Exercise directions: From the line containing "273 106 577.9" through the last line, print the records exactly and nothing else.

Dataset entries
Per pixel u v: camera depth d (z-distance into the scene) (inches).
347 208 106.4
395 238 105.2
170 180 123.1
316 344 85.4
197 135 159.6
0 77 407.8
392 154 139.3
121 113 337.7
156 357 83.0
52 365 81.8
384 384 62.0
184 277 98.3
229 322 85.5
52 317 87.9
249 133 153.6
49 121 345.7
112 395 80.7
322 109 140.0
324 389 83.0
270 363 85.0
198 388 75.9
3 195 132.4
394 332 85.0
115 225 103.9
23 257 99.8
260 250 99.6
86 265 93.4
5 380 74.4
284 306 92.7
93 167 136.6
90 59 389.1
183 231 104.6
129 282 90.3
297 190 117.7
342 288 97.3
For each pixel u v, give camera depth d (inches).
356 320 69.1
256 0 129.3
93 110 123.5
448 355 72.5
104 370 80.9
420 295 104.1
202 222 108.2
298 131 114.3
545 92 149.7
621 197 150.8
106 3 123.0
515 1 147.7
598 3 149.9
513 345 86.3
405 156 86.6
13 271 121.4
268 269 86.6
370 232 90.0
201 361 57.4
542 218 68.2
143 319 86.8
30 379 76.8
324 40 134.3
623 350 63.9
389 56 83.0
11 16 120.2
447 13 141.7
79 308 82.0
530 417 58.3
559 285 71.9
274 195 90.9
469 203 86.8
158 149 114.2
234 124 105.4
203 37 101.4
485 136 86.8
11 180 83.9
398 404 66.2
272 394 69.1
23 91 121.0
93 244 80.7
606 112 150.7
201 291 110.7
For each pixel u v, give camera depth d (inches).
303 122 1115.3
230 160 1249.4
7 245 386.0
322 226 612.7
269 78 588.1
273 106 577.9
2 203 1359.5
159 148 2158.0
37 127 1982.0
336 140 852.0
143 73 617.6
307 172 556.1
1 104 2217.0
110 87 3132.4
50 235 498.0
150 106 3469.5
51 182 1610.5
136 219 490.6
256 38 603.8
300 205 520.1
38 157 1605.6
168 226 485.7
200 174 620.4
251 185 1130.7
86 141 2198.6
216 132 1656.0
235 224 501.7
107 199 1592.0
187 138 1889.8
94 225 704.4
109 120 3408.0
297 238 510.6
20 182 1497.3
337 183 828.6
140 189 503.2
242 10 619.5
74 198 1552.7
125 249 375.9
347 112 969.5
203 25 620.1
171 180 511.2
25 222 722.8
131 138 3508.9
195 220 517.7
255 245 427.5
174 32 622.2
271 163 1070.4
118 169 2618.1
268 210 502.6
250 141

Response area:
273 106 577.9
2 203 1359.5
159 148 2158.0
37 127 1982.0
336 140 852.0
143 73 617.6
307 172 556.1
1 104 2217.0
110 87 3132.4
50 235 498.0
150 106 3469.5
51 182 1610.5
136 219 490.6
256 38 603.8
300 205 520.1
38 157 1605.6
168 226 485.7
200 174 620.4
251 185 1130.7
86 141 2198.6
216 132 1656.0
235 224 501.7
107 199 1592.0
187 138 1889.8
94 225 704.4
109 120 3408.0
297 238 510.6
20 182 1497.3
337 183 828.6
140 189 503.2
242 10 619.5
74 198 1552.7
125 249 375.9
347 112 969.5
203 25 620.1
171 180 511.2
25 222 722.8
131 138 3508.9
195 220 517.7
255 245 427.5
174 32 622.2
271 163 1070.4
118 169 2618.1
268 210 502.6
250 141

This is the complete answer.